For command usage, see dfsadmin.
Shell 命令
Hadoop拥有各种类shell命令,能够直接与HDFS和其他Hadoop支持的文件系统进行交互。bin/hdfsdfs –help命令可以列出Hadoop shell支持的命令。而且bin/hdfs dfs -help command-name会列出一个命令更多的细节。这些命令支持大多数标准文件系统操作,像复制文件,修改文件权限等。它也支持一些HDFS特有的操作,像改变文件副本个数。更多信息尽在 File System Shell Guide。
DFSAdmin Command
bin/hadoop dfsadmin命令支持一些HDFS管理相关的操作。bin/hadoopdfsadmin –help命令列出了当前支持的所有的命令,例如:
1. –report:报告HDFS基本的统计信息。这些信息中一些亦可以在NameNode主页中查看。
2. –safemode:最然通常不需要,但是一个管理员可以手工的进入或者离开安全模式。
3. –finalizeUpgrade:移除最近的一次升级时先前集群的备份。
4. –refreshNodes:更新namenode和多个连接到此NameNode的DataNode。NameNode重新读取定义在dfs.hosts, dfs.hosts.exclude文件中的DataNode的hostname。定义在dfs.hosts文件中的主机是集群中的datanode的部分。如果dfs.hosts中有条目,只有其中出现的主机才被允许注册到NameNode。dfs.hosts.exclude中出现的条目是需要退役的DataNode。当这些节点上的副本在其他数据节点副本完成,这些DataNode完成退役。退役的节点不会自动关机,新的副本不会在选择这些节点写入。
5. printTopology:打印机群的拓扑。展示一个树形的机架和依附于机架上的DataNode,就像在NameNode中看到的那样。
更多命令的用法,看 dfsadmin。
Secondary NameNode
The NameNode stores modifications to the file system as a log appended to a native file system file, edits. When a NameNode starts up, it reads HDFS state from an image file, fsimage, and then applies edits from the edits log file. It then writes new HDFS state to the fsimage and starts normal operation with an empty edits file.
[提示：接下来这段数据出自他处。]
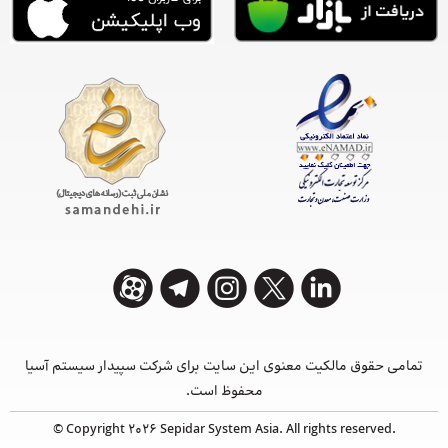
تمامی حقوق مالکیت معنوی این ‌سایت برای شرکت سپیدار سیستم آسیا
محفوظ است.
© Copyright 2026 Sepidar System Asia. All rights reserved.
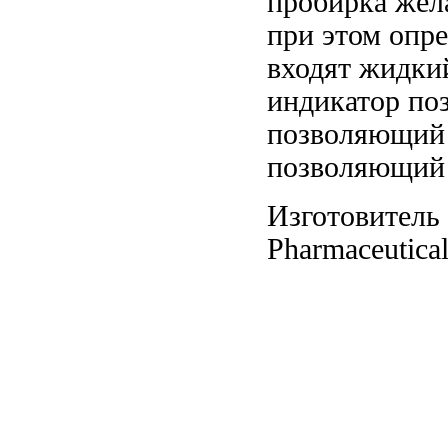
пробирка
жела
при этом
опре
входят жидки
индикатор п
позволяющий 
позволяющий 
Изготовитель
Pharmaceutica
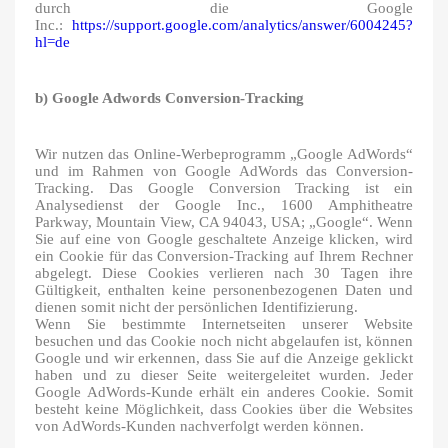
durch die Google
Inc.:
https://support.google.com/analytics/answer/6004245?
hl=de
b) Google Adwords Conversion-Tracking
Wir nutzen das Online-Werbeprogramm „Google AdWords“
und im Rahmen von Google AdWords das Conversion-
Tracking. Das Google Conversion Tracking ist ein
Analysedienst der Google Inc., 1600 Amphitheatre
Parkway, Mountain View, CA 94043, USA; „Google“. Wenn
Sie auf eine von Google geschaltete Anzeige klicken, wird
ein Cookie für das Conversion-Tracking auf Ihrem Rechner
abgelegt. Diese Cookies verlieren nach 30 Tagen ihre
Gültigkeit, enthalten keine personenbezogenen Daten und
dienen somit nicht der persönlichen Identifizierung.
Wenn Sie bestimmte Internetseiten unserer Website
besuchen und das Cookie noch nicht abgelaufen ist, können
Google und wir erkennen, dass Sie auf die Anzeige geklickt
haben und zu dieser Seite weitergeleitet wurden. Jeder
Google AdWords-Kunde erhält ein anderes Cookie. Somit
besteht keine Möglichkeit, dass Cookies über die Websites
von AdWords-Kunden nachverfolgt werden können.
Since NameNode merges fsimage and edits files only during start up, the edits log file could get very large over time on a busy cluster. Another side effect of a larger edits file is that next restart of NameNode takes longer.
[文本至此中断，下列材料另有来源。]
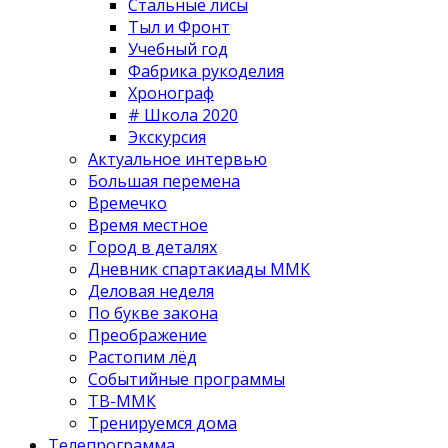
Стальные лисы
Тыл и Фронт
Учебный год
Фабрика рукоделия
Хронограф
# Школа 2020
Экскурсия
Актуальное интервью
Большая перемена
Времечко
Время местное
Город в деталях
Дневник спартакиады ММК
Деловая неделя
По букве закона
Преображение
Растопим лёд
Событийные программы
ТВ-ММК
Тренируемся дома
Телепрограмма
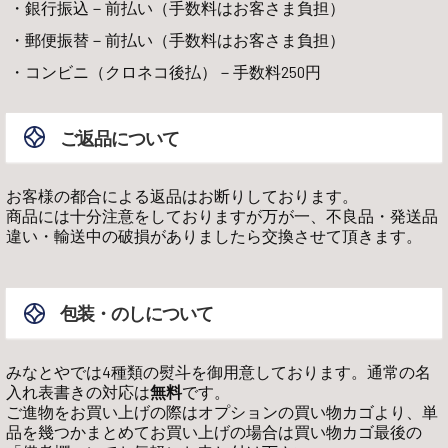
銀行振込－前払い（手数料はお客さま負担）
郵便振替－前払い（手数料はお客さま負担）
コンビニ（クロネコ後払）－手数料250円
ご返品について
お客様の都合による返品はお断りしております。
商品には十分注意をしておりますが万が一、不良品・発送品
違い・輸送中の破損がありましたら交換させて頂きます。
包装・のしについて
みなとやでは4種類の熨斗を御用意しております。通常の名
入れ表書きの対応は
無料
です。
ご進物をお買い上げの際はオプションの買い物カゴより、単
品を幾つかまとめてお買い上げの場合は買い物カゴ最後の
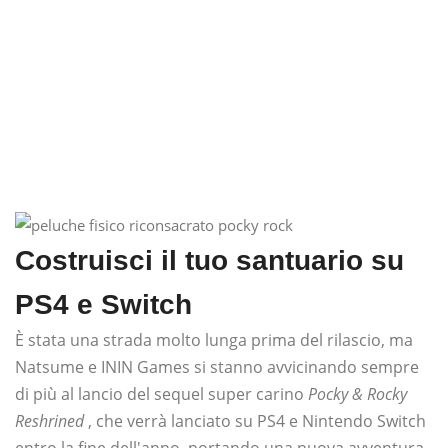
Costruisci il tuo santuario su
PS4 e Switch
È stata una strada molto lunga prima del rilascio, ma
Natsume e ININ Games si stanno avvicinando sempre
di più al lancio del sequel super carino
Pocky & Rocky
Reshrined
, che verrà lanciato su PS4 e Nintendo Switch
The secondary NameNode merges the fsimage and the edits log files periodically and keeps edits log size within a limit. It is usually run on a different machine than the primary NameNode since its memory requirements are on the same order as the primary NameNode.
The start of the checkpoint process on the secondary NameNode is controlled by two configuration parameters.
dfs.namenode.checkpoint.period, set to 1 hour by default, specifies the maximum delay between two consecutive checkpoints, and
dfs.namenode.checkpoint.txns, set to 1 million by default, defines the number of uncheckpointed transactions on the NameNode which will force an urgent checkpoint, even if the checkpoint period has not been reached.
The secondary NameNode stores the latest checkpoint in a directory which is structured the same way as the primary NameNode’s directory. So that the check pointed image is always ready to be read by the primary NameNode if necessary.
For command usage, see secondarynamenode.
Secondary NameNode
NameNode存储文件系统的变化,添加这些信息到本地文件系统中的日志文件的末尾,这个日志文件时edits。当一个NameNode启动,它从一个镜像文件,fsimage中读取HDFS的状态,然后应用edits日志文件中的edits。然后将一个新的HDFS状态写到fsimage中,用一个新的空的edit文件存储正常的操作。因为NameNode只在启动时合并fsimage和edit文件,随着时间推移,edit的日志文件可能在一个忙碌的集群中变得非常大。大edit日志文件的另一个副作用是下一次NameNode的启动将会花费更长的时间。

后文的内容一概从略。